Os representantes dos trabalhadores disseram ter sido surpreendidos com as referências da administração à má situação financeira do grupo, que usa para justificar os despedimentos, uma vez que contrariam a intenção de investir e fazer crescer os títulos demonstrada nas primeiras reuniões com os delegados sindicais.

“Eu não acredito que uma pessoa competente compre um grupo com a dimensão da Global Media sem perceber todas as dimensões desse grupo, eu só acredito que se gastem milhões de euros depois de se saber toda a realidade financeira de um grupo com esta dimensão”, afirmou o presidente do Sindicato dos Jornalistas, Luís Filipe Simões.

Segundo aquela estrutura, desde a entrada da nova administração, os salários começaram a ser pagos no último dia permitido ou no dia seguinte, o que a empresa justificou com as transferências entre bancos diferentes.

Adicionalmente, o subsídio de Natal não foi pago, estando a administração a tentar impor o pagamento em duodécimos no próximo ano, os salários de outubro dos jornalistas precários a recibos verdes também não foram transferidos e há contratos a termo que não estão a ser renovados.

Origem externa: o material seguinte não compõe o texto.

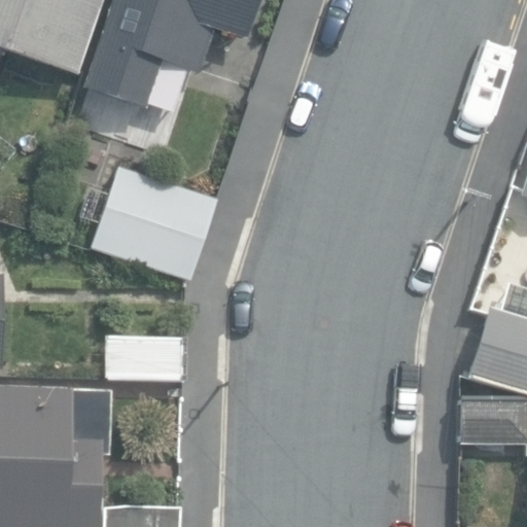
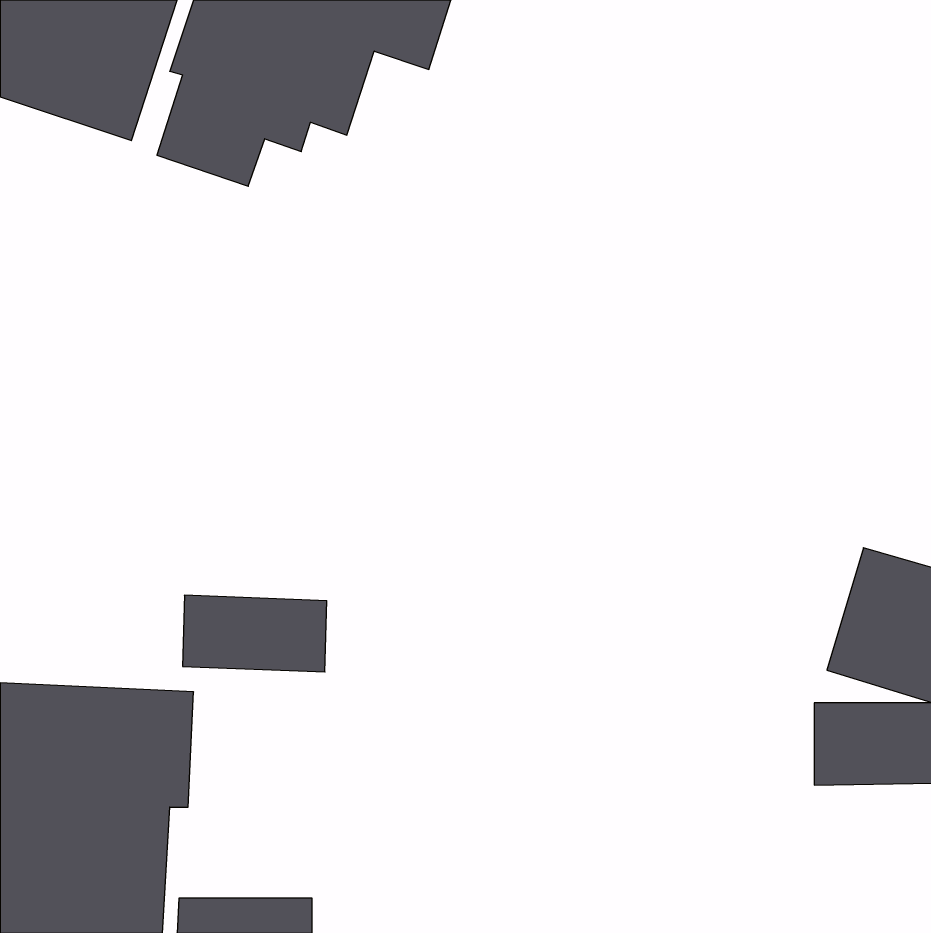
building: [90,164,218,283] -> none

Os responsáveis sindicais denunciaram ainda o que consideram ser uma postura “hostil” de José Paulo Fafe, chegando mesmo a ler dois emails enviados a delegadas do sindicato.

“[José Paulo Fafe] tem feito declarações que considero até desrespeitosas para com as pessoas, delegadas sindicais, quando faz declarações, geralmente para o jornal Eco”, apontou a jornalista da TSF Maria Augusta Casaca.

Os grupos parlamentares manifestaram-se solidários com a situação daqueles trabalhadores e pediram sugestões aos responsáveis sindicais sobre como pode a Assembleia da República atuar.

Além da legislação para escrutinar a entrada de investidores, o sindicato propôs ainda o modelo nórdico de financiamento estatal aos órgãos de comunicação social ao “bom trabalho jornalístico”, através de candidaturas em que os meios são financiados consoante os seus méritos.

“Nós não temos qualquer problema com financiamento estatal, eu tenho mais medo das pressões financeiras, de jornalistas que não têm dinheiro, do que de jornalistas que recebem telefonemas de políticos. Nós estamos bem preparados para lidar com as pressões, não estamos é preparados para não ter dinheiro ao fim do mês”, defendeu Augusto Correia.

Segundo o sindicato, 19% dos jornalistas do grupo recebe um salário de 820 euros e há trabalhadores que em 20 anos nunca foram aumentados.

O programa de rescisões na Global Media Group termina na próxima quarta-feira, 20 de dezembro, confirmou à Lusa fonte oficial da administração.

A demissão do diretor do Dinheiro Vivo (DV), Bruno Contreiras Mateus, em 14 de dezembro, aumentou para 11 o número de demissões em cargos de direção no grupo, juntamente com as cinco do Jornal de Notícias (JN), duas no jornal desportivo O Jogo e três, em 12 de dezembro, na TSF.

No domingo, os trabalhadores do JN, cujos despedimentos afetarão cerca de 40 pessoas, garantiram que vão recorrer a todos os meios legais e judiciais para defender os seus direitos. No caso da TSF, o número de postos afetados ronda os 30.

Entretanto, o Sindicato dos Jornalistas fez uma exposição à Inspetora Geral da Autoridade para as Condições do Trabalho (ACT), solicitando a intervenção da entidade na fiscalização de “várias irregularidades” no grupo de media.